◆ Exercise task 1
Reproduce the passage of the article on violent extremism from "National Security Adviser" up to and including "extremism is concerned.".
◆ Exercise task 2
Answer these questions from the article on violent extremism:
(a) In which city did Monguno deliver his keynote address?
(b) According to Monguno, which kind of interventions prove more effective in the long run?
(c) What does Monguno name as among the formidable counter-measures against these criminals?

◆ Source text
== == ==

National Security Adviser (NSA) Babagana Monguno recently made a powerful and compelling case for a rethink of the distorted perception that violent extremists and other criminal elements threatening national, regional and international peace do so in the name of religion.
Delivering a keynote address at a workshop of League of Preachers and Islamic Scholars in the Sahel in Abuja, the NSA said the world is not dealing with religion as far as the issue of violent extremism is concerned.
“Let me be clear, according to the philosophy of the government of President Muhammadu Buhari, we are not dealing with people who should be considered Muslims.
“Terrorists, criminals and bandits as we know them are giving vent to their homicidal instincts, killing innocent people while parading themselves as, and pretending to be Muslims.
“They are as far away from the religion of Islam as the sun is from earth. We all know that the Prophet did not in any way indicate that the propagation of Islam should be in a manner that would cause disaffection and loss of lives,” he said.
Nigeria and much of the Sahel and Chad Basin regions have found themselves in a complicated and terrible security situation perpetrated by violent extremists.
Waves of ideological violent extremism have also been going on in other parts of the civilised world at large and Monguno emphasised that, although kinetic measures were necessary in tackling the challenge, non-kinetic interventions prove to be more effective in the long run.
“The situation we have found ourselves in cannot be reversed by only applying tough kinetic actions, but also by non-kinetic interventions which I consider even much more important to deal with the threats we face,” Monguno said.
He, therefore, called on Islamic religious leaders, teachers, preachers and community leaders to step up their roles as influencers and agents of countering violent extremism.
“You are best positioned to deal with this kind of situation in the non-kinetic fashion because you are vast and conversant with the teachings and tenets of the religion of Islam.
“Enlightenment and education at the grassroots level remain some of the formidable counter-measures against these criminals,” he said.

== == ==

◆ Extracted material

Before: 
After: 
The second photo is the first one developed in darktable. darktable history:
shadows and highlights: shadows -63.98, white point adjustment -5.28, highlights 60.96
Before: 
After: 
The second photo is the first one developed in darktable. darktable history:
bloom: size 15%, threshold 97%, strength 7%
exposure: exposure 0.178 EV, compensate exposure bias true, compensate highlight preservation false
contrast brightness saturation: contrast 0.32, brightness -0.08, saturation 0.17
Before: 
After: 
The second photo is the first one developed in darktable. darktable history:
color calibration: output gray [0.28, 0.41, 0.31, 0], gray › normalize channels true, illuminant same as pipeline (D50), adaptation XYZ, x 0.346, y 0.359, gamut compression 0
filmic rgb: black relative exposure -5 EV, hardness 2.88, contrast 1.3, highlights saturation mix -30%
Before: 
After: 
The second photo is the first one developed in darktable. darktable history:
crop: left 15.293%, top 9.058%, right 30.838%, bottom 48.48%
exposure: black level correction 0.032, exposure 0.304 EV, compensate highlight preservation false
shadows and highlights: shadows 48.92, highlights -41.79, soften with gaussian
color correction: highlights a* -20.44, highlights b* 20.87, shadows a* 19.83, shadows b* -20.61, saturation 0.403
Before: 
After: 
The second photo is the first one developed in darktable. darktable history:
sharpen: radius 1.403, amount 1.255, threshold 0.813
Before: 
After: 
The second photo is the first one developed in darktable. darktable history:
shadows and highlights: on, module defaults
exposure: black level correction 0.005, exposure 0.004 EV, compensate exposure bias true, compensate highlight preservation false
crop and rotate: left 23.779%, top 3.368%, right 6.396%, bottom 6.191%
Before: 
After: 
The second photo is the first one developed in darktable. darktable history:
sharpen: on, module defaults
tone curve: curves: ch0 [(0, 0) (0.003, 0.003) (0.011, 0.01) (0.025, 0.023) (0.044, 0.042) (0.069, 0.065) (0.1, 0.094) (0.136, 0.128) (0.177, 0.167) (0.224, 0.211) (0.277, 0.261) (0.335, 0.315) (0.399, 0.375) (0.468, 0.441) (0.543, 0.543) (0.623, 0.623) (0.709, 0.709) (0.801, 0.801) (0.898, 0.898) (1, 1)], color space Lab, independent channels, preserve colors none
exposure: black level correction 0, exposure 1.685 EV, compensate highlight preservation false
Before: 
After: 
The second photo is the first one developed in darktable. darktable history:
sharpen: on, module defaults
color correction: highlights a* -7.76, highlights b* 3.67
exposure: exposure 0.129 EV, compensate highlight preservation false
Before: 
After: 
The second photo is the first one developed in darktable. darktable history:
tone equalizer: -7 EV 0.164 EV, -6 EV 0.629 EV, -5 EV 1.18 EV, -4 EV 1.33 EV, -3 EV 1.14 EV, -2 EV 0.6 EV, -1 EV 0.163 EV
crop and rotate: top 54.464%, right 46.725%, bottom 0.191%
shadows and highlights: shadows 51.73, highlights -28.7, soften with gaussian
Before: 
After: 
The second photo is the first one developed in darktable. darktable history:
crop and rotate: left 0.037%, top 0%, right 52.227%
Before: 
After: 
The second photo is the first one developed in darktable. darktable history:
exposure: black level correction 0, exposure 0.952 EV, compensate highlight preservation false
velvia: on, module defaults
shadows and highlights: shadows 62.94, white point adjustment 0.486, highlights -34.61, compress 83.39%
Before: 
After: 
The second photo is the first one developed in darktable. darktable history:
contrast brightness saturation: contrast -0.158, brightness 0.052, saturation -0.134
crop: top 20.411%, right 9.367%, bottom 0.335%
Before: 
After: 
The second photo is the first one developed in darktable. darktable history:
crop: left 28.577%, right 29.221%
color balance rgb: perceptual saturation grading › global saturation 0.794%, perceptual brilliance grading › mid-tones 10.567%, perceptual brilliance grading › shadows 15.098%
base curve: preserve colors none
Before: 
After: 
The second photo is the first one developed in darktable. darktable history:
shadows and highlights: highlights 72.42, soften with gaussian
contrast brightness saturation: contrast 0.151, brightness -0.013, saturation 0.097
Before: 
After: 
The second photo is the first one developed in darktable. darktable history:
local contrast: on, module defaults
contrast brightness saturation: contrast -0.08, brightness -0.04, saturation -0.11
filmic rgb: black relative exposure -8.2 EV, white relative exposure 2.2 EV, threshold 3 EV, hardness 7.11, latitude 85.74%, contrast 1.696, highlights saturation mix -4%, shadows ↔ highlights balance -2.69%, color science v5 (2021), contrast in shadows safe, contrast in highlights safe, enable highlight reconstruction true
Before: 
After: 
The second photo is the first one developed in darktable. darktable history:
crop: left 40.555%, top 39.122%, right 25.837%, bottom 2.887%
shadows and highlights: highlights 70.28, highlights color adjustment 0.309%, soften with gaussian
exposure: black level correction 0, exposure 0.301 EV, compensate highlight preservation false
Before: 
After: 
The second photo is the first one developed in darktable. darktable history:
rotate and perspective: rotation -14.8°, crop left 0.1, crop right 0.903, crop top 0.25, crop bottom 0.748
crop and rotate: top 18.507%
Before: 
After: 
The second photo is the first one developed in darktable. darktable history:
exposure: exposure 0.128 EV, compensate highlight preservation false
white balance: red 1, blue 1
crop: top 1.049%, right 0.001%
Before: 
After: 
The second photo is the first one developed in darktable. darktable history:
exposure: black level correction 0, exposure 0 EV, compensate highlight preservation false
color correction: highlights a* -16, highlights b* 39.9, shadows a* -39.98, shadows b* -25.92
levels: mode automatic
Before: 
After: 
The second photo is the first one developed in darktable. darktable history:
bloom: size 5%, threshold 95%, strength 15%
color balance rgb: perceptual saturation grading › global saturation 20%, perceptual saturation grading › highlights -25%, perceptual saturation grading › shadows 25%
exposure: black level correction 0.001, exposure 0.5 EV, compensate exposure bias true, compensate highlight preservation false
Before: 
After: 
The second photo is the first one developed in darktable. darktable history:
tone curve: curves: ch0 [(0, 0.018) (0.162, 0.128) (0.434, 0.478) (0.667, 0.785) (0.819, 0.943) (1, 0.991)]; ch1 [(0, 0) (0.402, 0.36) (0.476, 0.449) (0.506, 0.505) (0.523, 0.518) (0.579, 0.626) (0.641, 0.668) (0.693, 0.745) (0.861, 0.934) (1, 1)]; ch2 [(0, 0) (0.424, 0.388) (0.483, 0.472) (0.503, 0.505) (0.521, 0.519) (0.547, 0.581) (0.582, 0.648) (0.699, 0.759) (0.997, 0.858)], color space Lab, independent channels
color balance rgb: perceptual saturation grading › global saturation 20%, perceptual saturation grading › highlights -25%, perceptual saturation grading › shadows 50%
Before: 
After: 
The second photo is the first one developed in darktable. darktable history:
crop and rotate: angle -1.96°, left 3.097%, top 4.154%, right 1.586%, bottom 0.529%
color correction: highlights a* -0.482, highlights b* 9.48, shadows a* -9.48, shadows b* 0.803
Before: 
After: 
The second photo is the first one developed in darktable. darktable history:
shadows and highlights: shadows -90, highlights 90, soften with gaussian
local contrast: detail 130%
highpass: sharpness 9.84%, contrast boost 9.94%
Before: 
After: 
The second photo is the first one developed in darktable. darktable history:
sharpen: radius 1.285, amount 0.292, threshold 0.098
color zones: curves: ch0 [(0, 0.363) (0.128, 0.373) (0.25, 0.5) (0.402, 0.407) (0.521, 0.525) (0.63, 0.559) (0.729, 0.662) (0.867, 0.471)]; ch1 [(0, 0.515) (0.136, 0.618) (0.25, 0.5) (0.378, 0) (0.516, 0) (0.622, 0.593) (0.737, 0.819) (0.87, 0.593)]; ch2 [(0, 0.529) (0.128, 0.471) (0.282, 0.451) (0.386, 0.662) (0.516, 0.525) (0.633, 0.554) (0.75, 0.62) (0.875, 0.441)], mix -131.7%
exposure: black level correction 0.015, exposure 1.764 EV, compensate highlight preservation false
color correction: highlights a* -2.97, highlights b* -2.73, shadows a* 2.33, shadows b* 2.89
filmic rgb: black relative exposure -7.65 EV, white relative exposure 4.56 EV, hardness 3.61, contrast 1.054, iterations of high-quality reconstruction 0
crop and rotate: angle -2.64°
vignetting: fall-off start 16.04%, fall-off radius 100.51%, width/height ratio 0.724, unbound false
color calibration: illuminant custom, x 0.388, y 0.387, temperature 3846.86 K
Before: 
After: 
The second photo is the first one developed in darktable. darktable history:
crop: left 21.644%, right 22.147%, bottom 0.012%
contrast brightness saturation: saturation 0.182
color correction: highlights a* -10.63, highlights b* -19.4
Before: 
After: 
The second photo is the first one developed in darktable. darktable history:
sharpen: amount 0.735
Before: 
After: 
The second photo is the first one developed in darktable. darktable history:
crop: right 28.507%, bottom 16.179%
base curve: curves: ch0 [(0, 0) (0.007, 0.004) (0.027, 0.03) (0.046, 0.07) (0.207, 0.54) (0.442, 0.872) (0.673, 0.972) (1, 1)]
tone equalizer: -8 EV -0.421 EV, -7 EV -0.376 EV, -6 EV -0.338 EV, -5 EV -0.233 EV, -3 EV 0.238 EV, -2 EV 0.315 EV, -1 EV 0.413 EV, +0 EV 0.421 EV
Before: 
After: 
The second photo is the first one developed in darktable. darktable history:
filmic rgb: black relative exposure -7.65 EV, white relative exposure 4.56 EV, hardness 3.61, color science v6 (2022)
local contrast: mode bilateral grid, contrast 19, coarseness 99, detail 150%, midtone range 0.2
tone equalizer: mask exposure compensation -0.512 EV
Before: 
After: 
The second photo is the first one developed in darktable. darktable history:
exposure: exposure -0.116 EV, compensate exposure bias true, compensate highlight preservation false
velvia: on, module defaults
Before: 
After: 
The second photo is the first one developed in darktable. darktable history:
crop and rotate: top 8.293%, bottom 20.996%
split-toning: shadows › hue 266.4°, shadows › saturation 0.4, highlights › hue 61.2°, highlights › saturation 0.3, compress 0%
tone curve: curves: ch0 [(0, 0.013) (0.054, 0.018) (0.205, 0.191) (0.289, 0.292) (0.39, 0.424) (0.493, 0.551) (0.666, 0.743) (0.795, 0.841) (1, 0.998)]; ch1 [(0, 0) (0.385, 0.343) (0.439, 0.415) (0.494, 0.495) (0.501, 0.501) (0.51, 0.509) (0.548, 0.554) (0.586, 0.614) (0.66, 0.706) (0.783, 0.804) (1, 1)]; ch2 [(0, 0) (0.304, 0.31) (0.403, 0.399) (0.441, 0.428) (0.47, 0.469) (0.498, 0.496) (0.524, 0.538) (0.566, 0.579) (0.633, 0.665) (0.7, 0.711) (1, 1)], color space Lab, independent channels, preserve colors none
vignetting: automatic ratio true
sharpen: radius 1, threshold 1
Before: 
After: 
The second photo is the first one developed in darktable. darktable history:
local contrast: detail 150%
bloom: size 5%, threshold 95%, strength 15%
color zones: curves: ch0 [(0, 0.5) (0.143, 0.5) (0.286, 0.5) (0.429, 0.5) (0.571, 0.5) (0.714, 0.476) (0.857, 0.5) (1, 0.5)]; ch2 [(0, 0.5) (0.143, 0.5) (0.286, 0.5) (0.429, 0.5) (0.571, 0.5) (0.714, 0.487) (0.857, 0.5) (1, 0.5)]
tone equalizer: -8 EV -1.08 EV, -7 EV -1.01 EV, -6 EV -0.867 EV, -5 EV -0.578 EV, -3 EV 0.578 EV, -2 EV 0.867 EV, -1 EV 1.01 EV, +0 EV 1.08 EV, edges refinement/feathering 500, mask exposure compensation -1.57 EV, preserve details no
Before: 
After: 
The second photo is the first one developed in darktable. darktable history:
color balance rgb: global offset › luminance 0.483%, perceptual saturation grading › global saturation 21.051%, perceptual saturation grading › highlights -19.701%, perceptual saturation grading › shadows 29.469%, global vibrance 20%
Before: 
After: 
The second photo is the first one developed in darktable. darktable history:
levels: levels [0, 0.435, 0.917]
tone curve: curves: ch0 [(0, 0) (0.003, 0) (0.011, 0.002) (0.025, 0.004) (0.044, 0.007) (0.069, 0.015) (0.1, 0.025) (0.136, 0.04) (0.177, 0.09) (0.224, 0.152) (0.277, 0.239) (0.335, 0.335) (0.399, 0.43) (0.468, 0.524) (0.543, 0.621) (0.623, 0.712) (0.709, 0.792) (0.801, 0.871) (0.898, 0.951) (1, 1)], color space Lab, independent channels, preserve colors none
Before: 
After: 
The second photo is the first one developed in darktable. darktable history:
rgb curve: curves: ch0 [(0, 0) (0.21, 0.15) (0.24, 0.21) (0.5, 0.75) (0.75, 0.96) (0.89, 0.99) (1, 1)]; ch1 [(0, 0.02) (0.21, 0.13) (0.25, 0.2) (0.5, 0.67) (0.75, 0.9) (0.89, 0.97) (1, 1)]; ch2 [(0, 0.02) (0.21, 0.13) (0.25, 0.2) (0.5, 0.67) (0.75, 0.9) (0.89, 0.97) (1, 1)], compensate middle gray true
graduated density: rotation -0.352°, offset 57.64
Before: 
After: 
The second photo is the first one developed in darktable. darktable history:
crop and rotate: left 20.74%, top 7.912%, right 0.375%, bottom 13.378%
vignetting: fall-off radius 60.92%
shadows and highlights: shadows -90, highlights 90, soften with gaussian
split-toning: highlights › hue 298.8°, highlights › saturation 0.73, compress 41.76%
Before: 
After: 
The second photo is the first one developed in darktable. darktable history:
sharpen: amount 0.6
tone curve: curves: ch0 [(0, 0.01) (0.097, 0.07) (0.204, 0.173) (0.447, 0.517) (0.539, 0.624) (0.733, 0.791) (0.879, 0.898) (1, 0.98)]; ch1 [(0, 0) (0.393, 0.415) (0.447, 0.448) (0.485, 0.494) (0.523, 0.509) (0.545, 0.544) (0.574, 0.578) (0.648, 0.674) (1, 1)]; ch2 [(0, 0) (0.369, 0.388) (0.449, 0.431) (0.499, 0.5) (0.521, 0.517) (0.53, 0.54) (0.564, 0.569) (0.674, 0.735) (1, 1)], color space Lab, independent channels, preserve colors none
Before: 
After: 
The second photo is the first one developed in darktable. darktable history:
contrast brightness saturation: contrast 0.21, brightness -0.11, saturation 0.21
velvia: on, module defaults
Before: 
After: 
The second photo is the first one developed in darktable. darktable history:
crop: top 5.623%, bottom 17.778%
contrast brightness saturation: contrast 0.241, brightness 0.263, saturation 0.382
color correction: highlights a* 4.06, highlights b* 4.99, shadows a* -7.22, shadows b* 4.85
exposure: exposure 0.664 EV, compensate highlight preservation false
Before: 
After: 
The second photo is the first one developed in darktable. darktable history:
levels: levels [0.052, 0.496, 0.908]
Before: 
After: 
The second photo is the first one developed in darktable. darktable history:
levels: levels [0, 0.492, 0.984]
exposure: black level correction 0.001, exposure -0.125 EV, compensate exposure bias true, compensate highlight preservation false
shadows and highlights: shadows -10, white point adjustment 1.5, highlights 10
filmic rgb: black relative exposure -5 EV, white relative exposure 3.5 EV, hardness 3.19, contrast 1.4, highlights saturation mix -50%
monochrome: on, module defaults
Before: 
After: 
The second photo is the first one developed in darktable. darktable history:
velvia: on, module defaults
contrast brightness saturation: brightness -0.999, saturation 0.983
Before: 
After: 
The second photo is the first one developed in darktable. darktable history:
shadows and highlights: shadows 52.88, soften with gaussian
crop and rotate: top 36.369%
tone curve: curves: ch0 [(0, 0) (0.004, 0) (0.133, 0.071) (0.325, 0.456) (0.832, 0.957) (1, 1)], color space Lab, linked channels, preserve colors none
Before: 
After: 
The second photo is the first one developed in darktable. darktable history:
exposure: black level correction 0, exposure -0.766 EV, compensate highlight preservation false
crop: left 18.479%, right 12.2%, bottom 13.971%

== == ==

◆ Final answer 1
National Security Adviser (NSA) Babagana Monguno recently made a powerful and compelling case for a rethink of the distorted perception that violent extremists and other criminal elements threatening national, regional and international peace do so in the name of religion.
Delivering a keynote address at a workshop of League of Preachers and Islamic Scholars in the Sahel in Abuja, the NSA said the world is not dealing with religion as far as the issue of violent extremism is concerned.

◆ Final answer 2
(a) Abuja.
(b) Non-kinetic interventions.
(c) Enlightenment and education at the grassroots level.